IL GRIDO DELL’ORANTE



Ogni orante quando recita il Padre nostro diventa una menôrāh ardente, una luce di presenza dell’Altissimo.

Il Padre nostro raccoglie la pienezza ricca e vivida della Liturgia della Chiesa e si dimostra come un symbolon, una sorta di Credo di tutta la via che i cristiani desiderano percorrere.

L’intervento dell’Altissimo è sempre dettato dalla gratuità, non dall’attesa della reciprocità; nella dinamica del dono d’amore che discende dall’Altissimo a noi, si inserisce la nostra risposta che, quale moto di gratitudine sale verso di Lui in senso verticale ma deve anche individuare e percorrere la direzione orizzontale, quella rivolta verso gli altri.

Le due versioni differenti che il Vangelo ci dona, sia in Matteo sia in Luca, si uniscono nella conclusione espressa nel grido dell’orante che riconosce la propria miseria: battito di lode, lamento o supplica e ringraziamento che scaturisce dall’abitare nella berit dell’Altissimo che si è rivelato, il Vivente.





GLOSSARIO


Berakhot: benedizioni, ma è anche il titolo del primo trattato Berakhot della Mishnah e del Talmud, appartenente al primo Ordine: Zera’im, sementi. 

Berith: patto, alleanza.

 Harizah: collana, è una tecnica midrashica rabbinica, un’argomentazione a base di luoghi biblici, che raccoglie una serie di testi, l’uno seguente all’altro, espressi con un’immagine accattivante: proprio come il susseguirsi delle perle di una collana. 

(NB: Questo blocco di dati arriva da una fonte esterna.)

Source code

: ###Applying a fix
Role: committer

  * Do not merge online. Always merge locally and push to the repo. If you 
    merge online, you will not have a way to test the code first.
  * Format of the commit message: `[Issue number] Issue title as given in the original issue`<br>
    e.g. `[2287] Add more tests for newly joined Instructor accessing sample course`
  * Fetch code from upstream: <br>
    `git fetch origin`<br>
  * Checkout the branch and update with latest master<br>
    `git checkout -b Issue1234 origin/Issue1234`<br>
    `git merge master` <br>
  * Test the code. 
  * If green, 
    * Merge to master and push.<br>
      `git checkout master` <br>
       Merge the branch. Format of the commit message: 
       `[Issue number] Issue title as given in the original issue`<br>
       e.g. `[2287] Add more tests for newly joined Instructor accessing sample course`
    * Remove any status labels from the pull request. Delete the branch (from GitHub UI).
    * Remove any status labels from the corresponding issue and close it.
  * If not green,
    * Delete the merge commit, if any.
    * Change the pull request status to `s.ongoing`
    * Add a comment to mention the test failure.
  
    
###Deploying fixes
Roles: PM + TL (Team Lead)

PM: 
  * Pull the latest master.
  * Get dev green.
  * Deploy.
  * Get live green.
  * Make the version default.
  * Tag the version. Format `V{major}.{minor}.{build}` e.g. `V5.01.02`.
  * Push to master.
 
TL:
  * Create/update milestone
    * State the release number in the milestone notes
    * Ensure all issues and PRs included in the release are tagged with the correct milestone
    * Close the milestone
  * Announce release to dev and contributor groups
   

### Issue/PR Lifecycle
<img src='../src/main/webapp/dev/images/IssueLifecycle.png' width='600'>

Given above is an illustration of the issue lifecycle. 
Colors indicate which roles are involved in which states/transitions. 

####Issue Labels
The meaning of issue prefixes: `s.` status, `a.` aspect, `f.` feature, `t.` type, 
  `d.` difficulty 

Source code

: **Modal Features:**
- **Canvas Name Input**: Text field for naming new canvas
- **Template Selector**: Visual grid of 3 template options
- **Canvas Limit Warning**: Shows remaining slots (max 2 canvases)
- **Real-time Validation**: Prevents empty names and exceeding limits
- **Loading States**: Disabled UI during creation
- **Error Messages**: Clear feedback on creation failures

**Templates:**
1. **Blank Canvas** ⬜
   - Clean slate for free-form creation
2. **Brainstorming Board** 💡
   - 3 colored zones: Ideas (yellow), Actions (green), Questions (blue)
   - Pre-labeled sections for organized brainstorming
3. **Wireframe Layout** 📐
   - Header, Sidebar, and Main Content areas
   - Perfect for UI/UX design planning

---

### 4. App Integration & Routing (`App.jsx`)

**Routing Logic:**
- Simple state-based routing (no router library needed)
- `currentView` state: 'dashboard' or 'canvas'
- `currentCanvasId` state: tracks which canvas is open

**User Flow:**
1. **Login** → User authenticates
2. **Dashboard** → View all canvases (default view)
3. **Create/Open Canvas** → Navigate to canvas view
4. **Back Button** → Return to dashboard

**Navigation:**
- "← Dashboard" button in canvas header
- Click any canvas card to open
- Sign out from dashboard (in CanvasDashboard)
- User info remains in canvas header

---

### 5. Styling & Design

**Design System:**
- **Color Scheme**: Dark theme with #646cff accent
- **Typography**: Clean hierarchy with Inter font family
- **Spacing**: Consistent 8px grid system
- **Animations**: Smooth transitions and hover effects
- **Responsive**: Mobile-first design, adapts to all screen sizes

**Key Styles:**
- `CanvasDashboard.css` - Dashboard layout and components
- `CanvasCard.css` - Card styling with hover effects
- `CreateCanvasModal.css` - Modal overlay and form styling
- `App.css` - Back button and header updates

Midrash: ricerca, indica la ricerca dei sensi della Torah; concerne le norme da seguire nella prassi della vita religiosa e giuridica, cioè la halakháh. Gli elementi narrativi integranti i racconti biblici, gli insegnamenti su Dio, sull’uomo, sul mondo, gli elementi folkloristici (proverbi, favole, tradizioni popolari) costituiscono invece la haggadáh: meditazione ed espressione libera del pensiero ebraico in campo spirituale. 

Miqra: lettura del sefer, il rotolo della Scrittura. 

Mishnah: ripetizione, studio, insegnamento, cioè la raccolta della dottrina tradizionale confluita nell’opera omonima di R. Jehuda ha-Nasi (135-217), che volle mettere al sicuro il patrimonio delle tradizioni ebraiche dando vita a un testo autorevole: la Mishnah, appunto, cioè il codice della Legge orale. Il commento alla Mishnah, detto Ghemara, costituisce il Talmud. Esso viene redatta in ebraico, puro e scorrevole, e si divide in 6 Sedarim (Ordini), a loro volta suddivisi in 63 Massekhot (Trattati). 

Shekhinà: presenza, il manifestarsi di Dio sulla scena del mondo, sebbene egli abbia sede nel cielo più lontano. 

Shema’ Israel: Ascolta, Israele, letture di tre passi della Torah (Dt 6,4-9; Dt 11,13-21; Nm 15,37-41. 

TaNaKh: acronimo per designare la Bibbia; le iniziali indicano: Ta, la Torah; Ne, i Nevi’im cioè i Profeti anteriori, i libri storici o più esattamente quelli della storia deuteronomistica, e posteriori, cioè i profeti scrittori, con l’esclusione di Daniele; Kh i Ketuvim, cioè gli Scritti o Sapienziali. 

Targum: traduzione, il termine designa una versione aramaica della Miqra. 

Tiqqun: il tutto originario ristabilito dalla redenzione.